I don't get it. It doesn't seem true I think. Take U=]0,1[ and N=[-1,2] and M=\mathbb{R}, then U is open in N and M, but N is not open in M. Or do I fail to understand the question properly??

Or do you mean: if every open set of N is open in M, then N is open in M? That seems trivial however...

 

[raw]

I don't get it. It doesn't seem true I think. Take U=]0,1[ and N=[-1,2] and M=\mathbb{R}, then U is open in N and M, but N is not open in M. Or do I fail to understand the question properly??

Or do you mean: if every open set of N is open in M, then N is open in M? That seems trivial however...

Yes, I think that's what the question is asking. It's a weird question but my professor said it should be simple yet I am not really getting anywhere.

The questions reads:
"Prove that if openness of S\subsetN is equivalent to openness in M then N is open in M."

 

[micromass]

Well if it's the question: If every open set in N is open in M, then N is open in M.

The answer is not so hard. N is open in N. So the condition says that N is open in M. Which we needed to show...

 

[raw]

Well if it's the question: If every open set in N is open in M, then N is open in M.

The answer is not so hard. N is open in N. So the condition says that N is open in M. Which we needed to show...

Oh wow, I'm smacking myself in the head right now, so simple. Thank you very much for taking the time to answer my question.

**Given data**
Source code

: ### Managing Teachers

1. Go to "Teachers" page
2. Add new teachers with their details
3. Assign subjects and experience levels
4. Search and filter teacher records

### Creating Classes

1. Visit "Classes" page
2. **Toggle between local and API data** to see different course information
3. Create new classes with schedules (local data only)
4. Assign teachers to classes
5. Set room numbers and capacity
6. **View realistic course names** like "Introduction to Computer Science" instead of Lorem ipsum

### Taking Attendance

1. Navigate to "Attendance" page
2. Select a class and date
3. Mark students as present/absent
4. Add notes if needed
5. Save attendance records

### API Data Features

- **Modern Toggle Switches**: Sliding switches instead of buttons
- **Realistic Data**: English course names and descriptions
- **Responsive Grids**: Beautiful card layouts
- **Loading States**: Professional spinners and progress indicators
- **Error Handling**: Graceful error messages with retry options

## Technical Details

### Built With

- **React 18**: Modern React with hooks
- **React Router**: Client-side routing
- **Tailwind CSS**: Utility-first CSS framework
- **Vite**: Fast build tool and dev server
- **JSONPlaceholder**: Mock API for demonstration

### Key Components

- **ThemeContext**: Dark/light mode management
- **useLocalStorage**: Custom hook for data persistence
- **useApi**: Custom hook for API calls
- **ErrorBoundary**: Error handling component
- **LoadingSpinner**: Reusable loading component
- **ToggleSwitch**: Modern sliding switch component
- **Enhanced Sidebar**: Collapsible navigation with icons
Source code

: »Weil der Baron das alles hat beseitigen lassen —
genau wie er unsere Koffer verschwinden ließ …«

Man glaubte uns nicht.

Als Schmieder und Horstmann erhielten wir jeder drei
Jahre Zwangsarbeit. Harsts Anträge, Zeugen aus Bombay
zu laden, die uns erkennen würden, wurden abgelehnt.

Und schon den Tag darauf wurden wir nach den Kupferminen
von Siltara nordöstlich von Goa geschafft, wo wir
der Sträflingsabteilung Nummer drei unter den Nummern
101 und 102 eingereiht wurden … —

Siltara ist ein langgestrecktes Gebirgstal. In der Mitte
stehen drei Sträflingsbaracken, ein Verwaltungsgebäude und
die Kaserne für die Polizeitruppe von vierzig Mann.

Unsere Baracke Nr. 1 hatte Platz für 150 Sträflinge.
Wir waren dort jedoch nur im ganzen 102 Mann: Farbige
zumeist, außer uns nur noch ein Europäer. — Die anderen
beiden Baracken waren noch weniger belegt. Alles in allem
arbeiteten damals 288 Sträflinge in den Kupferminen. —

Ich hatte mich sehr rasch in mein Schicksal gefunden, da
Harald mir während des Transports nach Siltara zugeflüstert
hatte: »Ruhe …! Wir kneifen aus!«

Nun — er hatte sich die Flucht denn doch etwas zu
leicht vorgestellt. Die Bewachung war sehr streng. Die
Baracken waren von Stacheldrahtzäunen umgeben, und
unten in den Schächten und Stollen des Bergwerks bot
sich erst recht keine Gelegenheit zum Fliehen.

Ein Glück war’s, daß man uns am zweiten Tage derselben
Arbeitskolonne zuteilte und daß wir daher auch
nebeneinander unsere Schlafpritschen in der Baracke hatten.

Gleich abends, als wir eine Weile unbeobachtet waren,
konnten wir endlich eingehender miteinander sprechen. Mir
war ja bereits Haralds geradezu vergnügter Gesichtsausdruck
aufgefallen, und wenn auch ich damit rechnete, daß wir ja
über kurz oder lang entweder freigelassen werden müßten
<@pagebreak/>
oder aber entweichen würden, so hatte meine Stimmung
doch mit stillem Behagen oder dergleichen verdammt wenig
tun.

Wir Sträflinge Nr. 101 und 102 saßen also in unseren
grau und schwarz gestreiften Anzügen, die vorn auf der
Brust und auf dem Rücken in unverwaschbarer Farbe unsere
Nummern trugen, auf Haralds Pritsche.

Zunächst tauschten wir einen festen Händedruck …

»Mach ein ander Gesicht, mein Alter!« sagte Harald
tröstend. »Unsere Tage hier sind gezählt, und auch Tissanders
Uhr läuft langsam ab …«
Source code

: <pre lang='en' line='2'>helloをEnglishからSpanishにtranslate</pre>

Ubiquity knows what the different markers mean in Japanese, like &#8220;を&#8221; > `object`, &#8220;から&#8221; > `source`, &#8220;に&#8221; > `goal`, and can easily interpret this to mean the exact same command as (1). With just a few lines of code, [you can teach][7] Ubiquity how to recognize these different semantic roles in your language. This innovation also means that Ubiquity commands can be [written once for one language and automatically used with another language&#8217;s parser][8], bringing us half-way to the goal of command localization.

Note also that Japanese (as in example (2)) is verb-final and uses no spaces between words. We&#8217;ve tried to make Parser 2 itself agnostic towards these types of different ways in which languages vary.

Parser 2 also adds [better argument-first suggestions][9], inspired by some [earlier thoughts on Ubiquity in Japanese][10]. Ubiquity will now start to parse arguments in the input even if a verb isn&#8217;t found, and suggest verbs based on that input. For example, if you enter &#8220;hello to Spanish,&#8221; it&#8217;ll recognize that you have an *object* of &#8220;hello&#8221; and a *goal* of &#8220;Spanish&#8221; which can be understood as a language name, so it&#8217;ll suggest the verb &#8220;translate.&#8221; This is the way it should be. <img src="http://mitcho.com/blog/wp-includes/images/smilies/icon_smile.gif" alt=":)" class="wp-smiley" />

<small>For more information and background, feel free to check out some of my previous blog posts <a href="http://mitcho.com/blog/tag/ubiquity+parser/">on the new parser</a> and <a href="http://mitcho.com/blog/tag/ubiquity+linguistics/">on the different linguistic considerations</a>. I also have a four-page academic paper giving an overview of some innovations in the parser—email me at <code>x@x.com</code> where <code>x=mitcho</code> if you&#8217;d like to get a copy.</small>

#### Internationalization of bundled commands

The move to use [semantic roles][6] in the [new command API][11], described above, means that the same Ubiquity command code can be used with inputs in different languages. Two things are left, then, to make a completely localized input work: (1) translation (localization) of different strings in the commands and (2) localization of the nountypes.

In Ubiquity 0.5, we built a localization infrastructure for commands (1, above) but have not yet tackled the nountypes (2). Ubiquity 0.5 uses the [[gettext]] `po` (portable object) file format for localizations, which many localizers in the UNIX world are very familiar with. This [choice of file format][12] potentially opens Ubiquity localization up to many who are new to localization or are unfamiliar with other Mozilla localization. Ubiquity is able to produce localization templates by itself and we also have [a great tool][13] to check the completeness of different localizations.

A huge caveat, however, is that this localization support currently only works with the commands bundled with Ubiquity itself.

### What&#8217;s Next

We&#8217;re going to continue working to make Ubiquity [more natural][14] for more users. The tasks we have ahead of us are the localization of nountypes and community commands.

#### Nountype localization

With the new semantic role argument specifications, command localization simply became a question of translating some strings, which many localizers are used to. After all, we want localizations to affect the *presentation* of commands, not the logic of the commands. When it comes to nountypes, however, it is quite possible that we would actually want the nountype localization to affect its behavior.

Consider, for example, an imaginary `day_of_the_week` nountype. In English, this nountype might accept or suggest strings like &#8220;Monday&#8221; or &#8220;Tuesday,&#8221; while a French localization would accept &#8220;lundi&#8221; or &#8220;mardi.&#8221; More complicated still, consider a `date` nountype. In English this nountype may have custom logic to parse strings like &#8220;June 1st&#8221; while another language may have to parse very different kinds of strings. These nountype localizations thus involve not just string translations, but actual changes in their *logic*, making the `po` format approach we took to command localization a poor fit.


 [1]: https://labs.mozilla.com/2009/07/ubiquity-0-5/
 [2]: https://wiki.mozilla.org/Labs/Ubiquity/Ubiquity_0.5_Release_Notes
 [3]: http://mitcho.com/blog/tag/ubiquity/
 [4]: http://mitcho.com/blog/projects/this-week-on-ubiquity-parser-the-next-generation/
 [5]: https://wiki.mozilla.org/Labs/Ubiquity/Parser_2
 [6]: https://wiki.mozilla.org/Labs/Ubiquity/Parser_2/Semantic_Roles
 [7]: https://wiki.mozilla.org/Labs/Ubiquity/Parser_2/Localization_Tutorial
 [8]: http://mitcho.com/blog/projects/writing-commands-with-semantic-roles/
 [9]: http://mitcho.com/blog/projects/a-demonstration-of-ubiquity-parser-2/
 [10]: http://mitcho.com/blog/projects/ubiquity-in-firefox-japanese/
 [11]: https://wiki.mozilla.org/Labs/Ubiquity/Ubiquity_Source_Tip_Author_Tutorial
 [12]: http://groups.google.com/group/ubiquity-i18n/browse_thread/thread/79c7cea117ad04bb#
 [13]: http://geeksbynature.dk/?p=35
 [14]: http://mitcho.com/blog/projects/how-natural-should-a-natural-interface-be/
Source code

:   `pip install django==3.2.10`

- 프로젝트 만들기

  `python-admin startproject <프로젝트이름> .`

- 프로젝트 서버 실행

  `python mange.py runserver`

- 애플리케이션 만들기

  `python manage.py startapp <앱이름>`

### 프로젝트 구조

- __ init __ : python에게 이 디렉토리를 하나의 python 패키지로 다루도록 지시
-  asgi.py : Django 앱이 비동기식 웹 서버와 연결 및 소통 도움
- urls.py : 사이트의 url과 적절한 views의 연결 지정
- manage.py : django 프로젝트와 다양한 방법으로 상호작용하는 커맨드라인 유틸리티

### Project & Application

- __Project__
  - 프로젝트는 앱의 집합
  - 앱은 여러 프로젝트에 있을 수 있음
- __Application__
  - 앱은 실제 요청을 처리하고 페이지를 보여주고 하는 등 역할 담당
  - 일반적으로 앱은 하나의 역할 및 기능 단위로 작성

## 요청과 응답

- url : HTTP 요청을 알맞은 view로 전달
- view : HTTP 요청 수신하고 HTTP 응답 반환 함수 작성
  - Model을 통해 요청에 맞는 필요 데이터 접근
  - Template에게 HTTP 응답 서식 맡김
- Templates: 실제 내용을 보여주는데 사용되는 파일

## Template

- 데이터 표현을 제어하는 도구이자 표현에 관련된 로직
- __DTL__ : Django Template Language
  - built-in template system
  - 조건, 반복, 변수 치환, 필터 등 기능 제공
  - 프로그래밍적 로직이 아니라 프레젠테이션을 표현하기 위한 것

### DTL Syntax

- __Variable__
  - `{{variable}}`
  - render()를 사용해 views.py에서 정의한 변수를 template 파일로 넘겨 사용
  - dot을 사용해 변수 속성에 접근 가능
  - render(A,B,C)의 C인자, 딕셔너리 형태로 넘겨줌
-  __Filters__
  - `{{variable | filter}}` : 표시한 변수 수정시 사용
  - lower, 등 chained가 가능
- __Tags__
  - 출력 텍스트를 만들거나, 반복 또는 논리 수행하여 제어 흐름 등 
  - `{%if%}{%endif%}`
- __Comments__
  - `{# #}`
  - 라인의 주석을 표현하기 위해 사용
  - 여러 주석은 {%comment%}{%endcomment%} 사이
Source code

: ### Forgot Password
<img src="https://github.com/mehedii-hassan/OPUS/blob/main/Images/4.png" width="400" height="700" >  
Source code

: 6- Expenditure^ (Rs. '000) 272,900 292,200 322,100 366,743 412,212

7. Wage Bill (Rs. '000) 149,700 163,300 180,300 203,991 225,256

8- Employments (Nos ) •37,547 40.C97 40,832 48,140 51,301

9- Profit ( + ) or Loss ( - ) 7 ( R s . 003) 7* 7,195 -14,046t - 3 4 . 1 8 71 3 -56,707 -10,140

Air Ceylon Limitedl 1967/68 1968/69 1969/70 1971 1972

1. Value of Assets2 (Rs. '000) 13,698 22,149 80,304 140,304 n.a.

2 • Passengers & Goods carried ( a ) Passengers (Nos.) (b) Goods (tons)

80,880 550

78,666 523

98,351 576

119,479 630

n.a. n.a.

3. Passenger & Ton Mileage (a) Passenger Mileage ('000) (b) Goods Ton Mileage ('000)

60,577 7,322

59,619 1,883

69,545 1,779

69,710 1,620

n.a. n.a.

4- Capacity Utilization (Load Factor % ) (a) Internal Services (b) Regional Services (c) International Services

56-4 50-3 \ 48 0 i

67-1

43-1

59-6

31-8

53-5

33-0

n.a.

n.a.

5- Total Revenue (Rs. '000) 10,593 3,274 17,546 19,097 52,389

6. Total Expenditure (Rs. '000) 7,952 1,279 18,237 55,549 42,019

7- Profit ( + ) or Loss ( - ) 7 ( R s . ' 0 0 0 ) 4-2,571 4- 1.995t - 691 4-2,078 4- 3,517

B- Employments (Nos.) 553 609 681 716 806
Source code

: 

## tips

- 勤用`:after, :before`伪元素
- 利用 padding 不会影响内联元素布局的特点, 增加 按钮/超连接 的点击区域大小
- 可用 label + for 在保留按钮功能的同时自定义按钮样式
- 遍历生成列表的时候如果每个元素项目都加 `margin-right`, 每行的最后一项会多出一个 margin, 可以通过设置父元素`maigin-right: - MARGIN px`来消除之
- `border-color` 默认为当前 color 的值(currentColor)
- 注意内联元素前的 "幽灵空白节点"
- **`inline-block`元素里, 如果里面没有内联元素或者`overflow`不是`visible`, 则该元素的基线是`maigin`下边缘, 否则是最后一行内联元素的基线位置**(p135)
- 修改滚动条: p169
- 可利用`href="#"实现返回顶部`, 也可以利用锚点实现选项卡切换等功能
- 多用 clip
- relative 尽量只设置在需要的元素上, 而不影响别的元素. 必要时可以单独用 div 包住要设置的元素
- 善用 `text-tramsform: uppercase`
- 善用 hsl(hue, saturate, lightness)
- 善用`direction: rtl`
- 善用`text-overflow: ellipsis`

**Activities**
A: In the forum thread, what fact about N does the reply use to conclude that N is open in M?
B: In the records, retype the lines from the line with "- **React 18**: Modern React with hooks" to the line with "### Key Components".

**Results**
A: N is open in N.

B:
- **React 18**: Modern React with hooks
- **React Router**: Client-side routing
- **Tailwind CSS**: Utility-first CSS framework
- **Vite**: Fast build tool and dev server
- **JSONPlaceholder**: Mock API for demonstration

### Key Components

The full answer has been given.